The trapping capability of small-vacancy clusters in the α-Zr doped with alloying elements considered here are investigated using first-principle calculations. Based on the atomic structures, charge density distribution, and total electronic densities of states (TDOS) of supercells of pure α-Zr containing bi-vacancies and tri-vacancies doped with one alloying element considered here, it is found that alloying elements of Sn and Nb in the second site and Cr in the first site are more easily trapped by two vacancies in the supercells of α-Zr containing 142-Zr atoms, respectively.
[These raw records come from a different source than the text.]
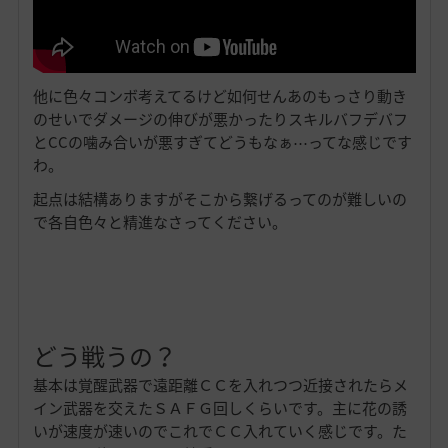
他に色々コンボ考えてるけど如何せんあのもっさり動き
のせいでダメージの伸びが悪かったりスキルバフデバフ
とCCの噛み合いが悪すぎてどうもなぁ⋯ってな感じです
わ。
起点は結構ありますがそこから繋げるってのが難しいの
で各自色々と精進なさってください。
どう戦うの？
基本は覚醒武器で遠距離ＣＣを入れつつ近接されたらメ
イン武器を交えたＳＡＦＧ回しくらいです。主に花の誘
いが速度が速いのでこれでＣＣ入れていく感じです。た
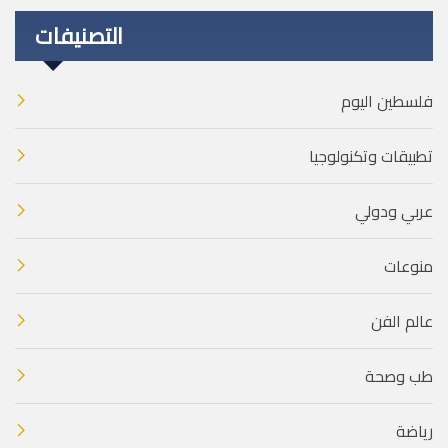
التصنيفات
فلسطين اليوم
تطبيقات وتكنولوجيا
عربي ودولي
منوعات
عالم الفن
طب وصحة
رياضة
However, two sites for Fe are more easily trapped by three vacancies in supercells of α-Zr containing 142-Zr atoms due to the similar value of the Fermi levels. The alloying element of Sn in the third site, Fe in the first site, and Cr and Nb in the second site are more easily trapped by three vacancies in the supercells of α-Zr containing 141-Zr atoms, respectively. Thus, based on the calculation results above, it may help to explore the kinetic evolution and formation mechanism of the microstructure of vacancy-alloying element complexes under irradiation and the associated macroscopic behavior.